KUTIPAN TEKS:

KARO| SUMUT24
Munculnya PP 48 Tahun 2008 tentang Pendanaan Pendidikan, terutama di Pasal 30, memberikan harapan baru bagi masyarakat Karo, khusunya untuk mendapatkan pelayanan pendidikan gratis. Namun tidak demikian pada SLTPN I Kutabuluh Kecamatan Kutabuluh,yang harus terbeban membeli sejumlah buku LKS (Lembar Kerja Siswa).
Baca Juga:
Kepala Sekolah SLTPN I Kutabuluh, Maklum Perangin-angin ketika dikonfirmasi melalui selulernya mengatakan, pengadaan buku LKS atas dasar permintaan orang tua siswa melalui Dewan Komite. Selanjutnya saat Dewan Komite Risna dikonfirmasi tidak dapat dihubungi.

PETUNJUK PENGERJAAN:
Menurut kepala sekolah dalam berita tentang SLTPN I Kutabuluh, mengapa buku LKS diadakan di sekolah itu? Jawab dalam satu sampai tiga kalimat. Entri dalam dataset ini tidak berkaitan dengan kutipan teks.

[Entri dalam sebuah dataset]
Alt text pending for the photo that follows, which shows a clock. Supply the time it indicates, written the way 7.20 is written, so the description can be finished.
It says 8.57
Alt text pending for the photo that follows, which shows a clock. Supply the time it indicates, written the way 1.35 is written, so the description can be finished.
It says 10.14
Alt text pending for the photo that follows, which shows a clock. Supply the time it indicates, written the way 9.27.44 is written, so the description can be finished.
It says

--

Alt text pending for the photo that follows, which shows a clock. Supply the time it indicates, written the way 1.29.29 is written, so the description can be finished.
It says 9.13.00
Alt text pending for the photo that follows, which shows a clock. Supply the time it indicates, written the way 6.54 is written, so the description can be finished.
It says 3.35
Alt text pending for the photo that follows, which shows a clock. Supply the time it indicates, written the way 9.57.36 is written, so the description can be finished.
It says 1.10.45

JAWABAN TUGAS:
Menurut Kepala Sekolah SLTPN I Kutabuluh, Maklum Perangin-angin, buku LKS diadakan atas dasar permintaan orang tua siswa. Permintaan itu disampaikan melalui Dewan Komite.